(Document passage)

Despite the obvious talent Deepika Kumari possesses, she credits her success to everyone who has played a part in her journey including those who dislike her. “It would be wrong to pick just one name as there are a lot of people involved behind an individual's success. So I would say right from my family to my entire team, the government and even people who don't like me, they are all my support. I had different coaches when I started my career in archery who taught me the basics of the sport and when I joined Tata Archery Academy, there were different coaches who helped me improve. I’m thankful to all of them, ” says Deepika.
With the COVID-19 pandemic taking a toll on the athletes preparations for the Tokyo Olympics, Deepika explains how challenging training under the restrictions has been. She says, “Archery is a very technical sport and getting practice during the lockdown was very difficult. It left us with very little time to continue training because the facilities were inaccessible and we had to overcome many obstacles. With the lockdown ending, it has become easier and we are working very hard while following all the COVID-19 regulations.” The pandemic has not just taken a toll on the physical preparations ahead of the biggest tournament in the world, but a mental one as well. Emphasizing the importance of mental health, Deepika Kumari said, “It (mental health) plays a very big role as your mindset is what gives you the confidence and I believe that in a sport like ours, 90% of the game is fought mentally.”

(End Document passage)
(Entries supplied)

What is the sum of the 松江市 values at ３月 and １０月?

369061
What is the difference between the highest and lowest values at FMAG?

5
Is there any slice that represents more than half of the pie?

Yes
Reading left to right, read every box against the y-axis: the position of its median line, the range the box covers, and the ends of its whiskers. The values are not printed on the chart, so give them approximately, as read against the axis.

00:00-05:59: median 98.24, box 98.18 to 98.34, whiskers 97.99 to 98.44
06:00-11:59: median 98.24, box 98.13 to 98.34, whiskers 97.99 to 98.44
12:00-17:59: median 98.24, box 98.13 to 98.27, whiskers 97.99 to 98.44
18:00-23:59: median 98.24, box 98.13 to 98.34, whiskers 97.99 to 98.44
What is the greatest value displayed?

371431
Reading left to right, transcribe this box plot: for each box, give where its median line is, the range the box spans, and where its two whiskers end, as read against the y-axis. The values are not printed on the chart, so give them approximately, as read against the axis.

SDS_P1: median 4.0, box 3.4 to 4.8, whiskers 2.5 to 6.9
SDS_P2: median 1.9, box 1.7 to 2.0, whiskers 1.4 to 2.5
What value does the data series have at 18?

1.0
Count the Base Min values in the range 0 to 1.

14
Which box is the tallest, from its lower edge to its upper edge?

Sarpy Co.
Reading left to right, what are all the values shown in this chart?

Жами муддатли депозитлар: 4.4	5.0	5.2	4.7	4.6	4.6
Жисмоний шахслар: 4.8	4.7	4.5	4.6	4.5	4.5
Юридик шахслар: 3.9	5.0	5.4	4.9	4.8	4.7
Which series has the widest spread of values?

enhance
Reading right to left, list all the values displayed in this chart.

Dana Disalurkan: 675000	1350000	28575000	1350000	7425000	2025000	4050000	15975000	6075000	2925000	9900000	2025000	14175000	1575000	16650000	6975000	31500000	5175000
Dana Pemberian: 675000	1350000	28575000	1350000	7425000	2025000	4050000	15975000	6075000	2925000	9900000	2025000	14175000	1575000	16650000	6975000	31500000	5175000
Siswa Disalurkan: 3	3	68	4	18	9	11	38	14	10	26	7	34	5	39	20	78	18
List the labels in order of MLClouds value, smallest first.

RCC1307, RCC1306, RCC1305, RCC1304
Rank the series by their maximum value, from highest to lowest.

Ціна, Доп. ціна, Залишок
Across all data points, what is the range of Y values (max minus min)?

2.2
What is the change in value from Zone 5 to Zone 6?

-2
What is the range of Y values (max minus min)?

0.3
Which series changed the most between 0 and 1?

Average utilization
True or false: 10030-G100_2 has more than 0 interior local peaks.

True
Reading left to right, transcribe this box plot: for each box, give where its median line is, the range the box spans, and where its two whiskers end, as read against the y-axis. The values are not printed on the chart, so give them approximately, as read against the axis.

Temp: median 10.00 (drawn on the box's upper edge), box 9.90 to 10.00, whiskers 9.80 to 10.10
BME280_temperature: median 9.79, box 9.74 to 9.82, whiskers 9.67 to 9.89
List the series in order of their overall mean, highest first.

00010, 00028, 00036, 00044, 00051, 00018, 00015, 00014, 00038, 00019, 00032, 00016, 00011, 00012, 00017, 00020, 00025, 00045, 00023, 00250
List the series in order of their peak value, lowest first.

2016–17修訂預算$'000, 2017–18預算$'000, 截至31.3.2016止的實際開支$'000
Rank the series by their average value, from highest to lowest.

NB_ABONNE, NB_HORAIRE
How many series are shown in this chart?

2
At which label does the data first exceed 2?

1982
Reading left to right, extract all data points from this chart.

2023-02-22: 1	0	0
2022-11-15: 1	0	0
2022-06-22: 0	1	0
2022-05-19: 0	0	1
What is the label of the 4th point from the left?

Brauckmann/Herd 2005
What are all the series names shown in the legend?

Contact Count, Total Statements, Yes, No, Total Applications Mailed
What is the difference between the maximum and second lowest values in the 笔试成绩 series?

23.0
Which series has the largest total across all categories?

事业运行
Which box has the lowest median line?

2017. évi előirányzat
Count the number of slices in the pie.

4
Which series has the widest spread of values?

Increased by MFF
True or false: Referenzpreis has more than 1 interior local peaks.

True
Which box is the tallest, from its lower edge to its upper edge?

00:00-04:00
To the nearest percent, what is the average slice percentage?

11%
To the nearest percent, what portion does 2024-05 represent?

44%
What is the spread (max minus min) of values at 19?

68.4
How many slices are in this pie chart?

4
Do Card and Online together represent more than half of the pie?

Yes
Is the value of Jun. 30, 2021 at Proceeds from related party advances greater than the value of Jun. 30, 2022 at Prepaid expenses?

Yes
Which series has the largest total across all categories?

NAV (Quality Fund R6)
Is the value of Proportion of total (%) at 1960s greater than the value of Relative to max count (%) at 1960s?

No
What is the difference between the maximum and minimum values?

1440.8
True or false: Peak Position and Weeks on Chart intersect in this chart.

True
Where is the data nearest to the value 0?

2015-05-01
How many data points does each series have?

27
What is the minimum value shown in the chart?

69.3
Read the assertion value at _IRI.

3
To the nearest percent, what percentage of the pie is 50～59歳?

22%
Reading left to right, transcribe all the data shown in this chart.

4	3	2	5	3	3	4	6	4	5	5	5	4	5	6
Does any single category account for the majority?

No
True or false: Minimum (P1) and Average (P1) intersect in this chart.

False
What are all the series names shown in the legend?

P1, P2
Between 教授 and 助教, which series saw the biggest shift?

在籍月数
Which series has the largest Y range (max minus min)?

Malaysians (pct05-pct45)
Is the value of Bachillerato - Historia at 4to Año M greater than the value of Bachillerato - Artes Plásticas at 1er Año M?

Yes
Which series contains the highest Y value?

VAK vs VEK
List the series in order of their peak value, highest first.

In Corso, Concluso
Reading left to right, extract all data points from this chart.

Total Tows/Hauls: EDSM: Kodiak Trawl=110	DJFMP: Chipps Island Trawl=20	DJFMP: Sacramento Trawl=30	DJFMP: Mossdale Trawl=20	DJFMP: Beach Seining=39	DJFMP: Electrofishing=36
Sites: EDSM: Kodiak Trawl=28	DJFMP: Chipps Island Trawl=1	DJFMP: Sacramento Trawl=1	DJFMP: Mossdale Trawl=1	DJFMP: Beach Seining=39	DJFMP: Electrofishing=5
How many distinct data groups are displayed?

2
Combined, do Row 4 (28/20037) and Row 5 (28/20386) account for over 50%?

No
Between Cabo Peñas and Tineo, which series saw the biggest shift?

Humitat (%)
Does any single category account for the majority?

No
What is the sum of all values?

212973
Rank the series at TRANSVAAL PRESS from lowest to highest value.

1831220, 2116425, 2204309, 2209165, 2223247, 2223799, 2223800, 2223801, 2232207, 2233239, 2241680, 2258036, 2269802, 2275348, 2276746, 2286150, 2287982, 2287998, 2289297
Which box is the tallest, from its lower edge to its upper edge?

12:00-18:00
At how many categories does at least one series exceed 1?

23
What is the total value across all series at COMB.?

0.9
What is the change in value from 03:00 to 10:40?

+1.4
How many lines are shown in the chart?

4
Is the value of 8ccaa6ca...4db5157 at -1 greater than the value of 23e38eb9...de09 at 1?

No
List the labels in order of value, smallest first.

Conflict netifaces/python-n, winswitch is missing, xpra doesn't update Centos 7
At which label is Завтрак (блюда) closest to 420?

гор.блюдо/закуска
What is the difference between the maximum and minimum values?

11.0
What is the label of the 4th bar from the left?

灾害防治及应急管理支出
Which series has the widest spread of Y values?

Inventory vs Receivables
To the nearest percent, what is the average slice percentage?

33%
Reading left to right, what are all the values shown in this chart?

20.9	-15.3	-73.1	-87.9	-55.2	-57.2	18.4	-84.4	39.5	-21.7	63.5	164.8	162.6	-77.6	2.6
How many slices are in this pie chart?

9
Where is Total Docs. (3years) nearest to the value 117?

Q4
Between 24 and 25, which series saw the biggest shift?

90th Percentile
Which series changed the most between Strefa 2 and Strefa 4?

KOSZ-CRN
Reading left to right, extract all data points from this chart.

(End Entries supplied)

Please pick up the interview piece on archer Deepika Kumari and carry it on from its last sentence. None of the data here has any bearing on what comes next.

:: Answer box ::
The former World number 1 was featured in a documentary ‘Ladies First’ by Uraaz Bahl that won an award at the London Film Festival. Her life story is an inspiration to millions of girls out there who consider Deepika Kumari a role model. “It feels great to be a role model and inspires me to do better,” said the Indian archer. Encouraging more girls to take up the sport, Deepika said, “Anyone can participate in sports, the only factors that are important is the support from your family and the determination to compete. There are many roads that will lead you to the destination, many academies have been set up and athletes can have a very good life. The important thing is to work hard, be focused and determined to achieve your goals. The beauty of sports is that there is no difference between big or small, boy or girl, caste or religion. It teaches us to look beyond these differences and learn teamwork, unity and treating everyone equally.”
Archery has not received as much attention from the media compared to cricket, and when asked if there is a lack of knowledge amongst the Indian masses about the sport, Deepika said, “It’s not like nobody knows or understands archery, there are many people who do, but archery is not a very popular sport. It’s not broadcasted enough on tv which is why people don’t really understand the sport and they find it very easy and boring.” The 26 year old has already achieved so much in her illustrious career and is focused on bringing the medals home at the Tokyo Olympics. When asked about her future plans, Deepika said, “I have no plans for the future, I don’t want to think so far ahead. I’m only focused on the Tokyo Olympics.”
Deepika Kumari is the most successful Indian archer, yet the elusive Olympic medal has been out of reach for the former World number 1. She will hope to set this record right at the upcoming Tokyo Olympics and set a benchmark that Indian athletes in the future will aspire to reach. SPOGO wishes her the best of luck in future endeavours.